At least Ms. Wadud accepts the fact that in matters of gender, 7th century Arabia was far from ideal and even the Quranic reforms, the ones revealed during the Madinan period, of which most were introduced for benefitting the females, were never fully implemented.
Perhaps the best thing about this book is that it re-evaluates certain rulings according to the current local context, as it establishes again and again the fact that the Quran had given a generic view of the females’ position, in accordance with the context of that region and time period, and in no way had it assigned those characteristics as the sole functions of women for the rest of time, which implies the need to look after the particular reason behind the ruling, and which, notwithstanding, calls for adapting the rulings in the spirit of its original reasoning.

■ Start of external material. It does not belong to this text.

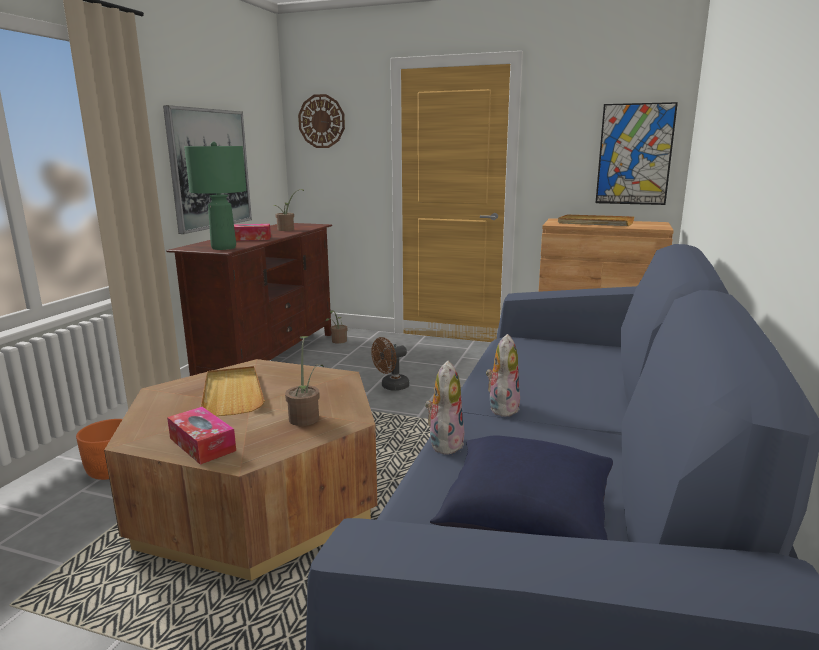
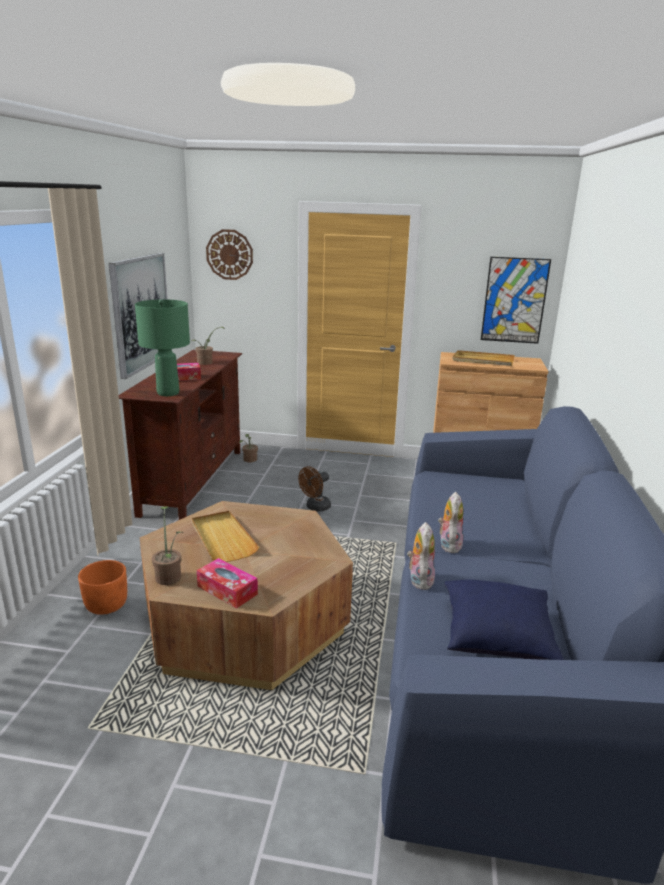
camera: 10 degrees left, 5 degrees up
potted plant [285,336,324,426] -> potted plant moved to [152,506,183,585]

The very fact that it takes a woman to write a hundred-page analysis of the Quran to reiterate her equal worth in the society, a truth that is self-evident in its own regard, reinforces the sheer magnitude of the patriarchal hegemony that is prevalent in the Muslim communities, and it is already conspicuous in the reactions that the book received.
The landscape of Islamic rhetoric is slowly changing, and with the emerging coverage of Queer Muslims to the liberal and feminist populace, the very foundations of traditionalist values are being questioned. It would be highly remiss of me to not recommend this book, which created the benchmark in Islamic feminist literature.